(Source texts of formatted documents)
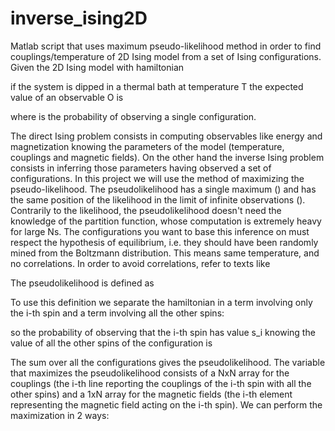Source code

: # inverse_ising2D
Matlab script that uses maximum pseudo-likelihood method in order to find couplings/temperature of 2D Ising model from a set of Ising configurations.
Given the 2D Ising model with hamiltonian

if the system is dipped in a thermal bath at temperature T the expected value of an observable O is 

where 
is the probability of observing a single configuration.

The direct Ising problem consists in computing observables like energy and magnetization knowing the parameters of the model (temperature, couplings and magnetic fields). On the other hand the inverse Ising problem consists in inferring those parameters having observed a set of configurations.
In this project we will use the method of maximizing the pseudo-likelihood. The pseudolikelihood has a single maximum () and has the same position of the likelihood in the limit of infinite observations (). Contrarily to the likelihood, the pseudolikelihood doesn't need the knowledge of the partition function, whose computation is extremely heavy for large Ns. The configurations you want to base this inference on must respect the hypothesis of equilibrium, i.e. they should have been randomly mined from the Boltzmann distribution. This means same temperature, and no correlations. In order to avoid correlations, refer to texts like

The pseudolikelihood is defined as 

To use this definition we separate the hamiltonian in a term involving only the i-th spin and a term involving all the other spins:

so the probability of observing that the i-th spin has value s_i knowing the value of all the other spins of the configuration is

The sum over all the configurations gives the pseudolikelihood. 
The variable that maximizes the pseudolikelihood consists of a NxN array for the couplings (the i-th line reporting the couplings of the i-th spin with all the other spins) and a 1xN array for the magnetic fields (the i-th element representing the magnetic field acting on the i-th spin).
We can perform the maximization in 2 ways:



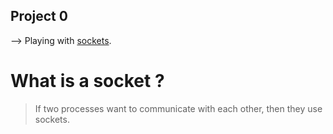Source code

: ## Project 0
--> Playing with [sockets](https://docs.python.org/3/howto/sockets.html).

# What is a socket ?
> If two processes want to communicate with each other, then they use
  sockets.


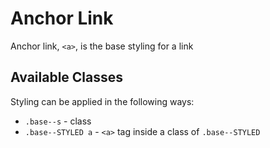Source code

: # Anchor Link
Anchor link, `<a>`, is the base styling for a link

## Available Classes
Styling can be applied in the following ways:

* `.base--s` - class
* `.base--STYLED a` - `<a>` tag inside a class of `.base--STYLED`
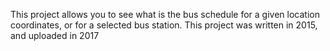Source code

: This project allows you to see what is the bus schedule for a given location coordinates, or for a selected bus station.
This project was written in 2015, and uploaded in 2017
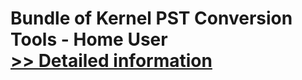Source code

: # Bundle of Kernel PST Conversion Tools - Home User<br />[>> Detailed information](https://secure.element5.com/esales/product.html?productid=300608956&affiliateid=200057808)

## Instructions to follow
Set out the lines above as a numbered list, skipping any blank ones. Leave the pictures out of your answer.

## Expected answer
1. Source code
2. : # inverse_ising2D
3. Matlab script that uses maximum pseudo-likelihood method in order to find couplings/temperature of 2D Ising model from a set of Ising configurations.
4. Given the 2D Ising model with hamiltonian
5. if the system is dipped in a thermal bath at temperature T the expected value of an observable O is 
6. where 
7. is the probability of observing a single configuration.
8. The direct Ising problem consists in computing observables like energy and magnetization knowing the parameters of the model (temperature, couplings and magnetic fields). On the other hand the inverse Ising problem consists in inferring those parameters having observed a set of configurations.
9. In this project we will use the method of maximizing the pseudo-likelihood. The pseudolikelihood has a single maximum () and has the same position of the likelihood in the limit of infinite observations (). Contrarily to the likelihood, the pseudolikelihood doesn't need the knowledge of the partition function, whose computation is extremely heavy for large Ns. The configurations you want to base this inference on must respect the hypothesis of equilibrium, i.e. they should have been randomly mined from the Boltzmann distribution. This means same temperature, and no correlations. In order to avoid correlations, refer to texts like
10. The pseudolikelihood is defined as 
11. To use this definition we separate the hamiltonian in a term involving only the i-th spin and a term involving all the other spins:
12. so the probability of observing that the i-th spin has value s_i knowing the value of all the other spins of the configuration is
13. The sum over all the configurations gives the pseudolikelihood. 
14. The variable that maximizes the pseudolikelihood consists of a NxN array for the couplings (the i-th line reporting the couplings of the i-th spin with all the other spins) and a 1xN array for the magnetic fields (the i-th element representing the magnetic field acting on the i-th spin).
15. We can perform the maximization in 2 ways:
16. Source code
17. : ## Project 0
18. --> Playing with [sockets](https://docs.python.org/3/howto/sockets.html).
19. # What is a socket ?
20. > If two processes want to communicate with each other, then they use
21.   sockets.
22. Source code
23. : # Anchor Link
24. Anchor link, `<a>`, is the base styling for a link
25. ## Available Classes
26. Styling can be applied in the following ways:
27. * `.base--s` - class
28. * `.base--STYLED a` - `<a>` tag inside a class of `.base--STYLED`
29. Source code
30. : This project allows you to see what is the bus schedule for a given location coordinates, or for a selected bus station.
31. This project was written in 2015, and uploaded in 2017
32. Source code
33. : # Bundle of Kernel PST Conversion Tools - Home User<br />[>> Detailed information](https://secure.element5.com/esales/product.html?productid=300608956&affiliateid=200057808)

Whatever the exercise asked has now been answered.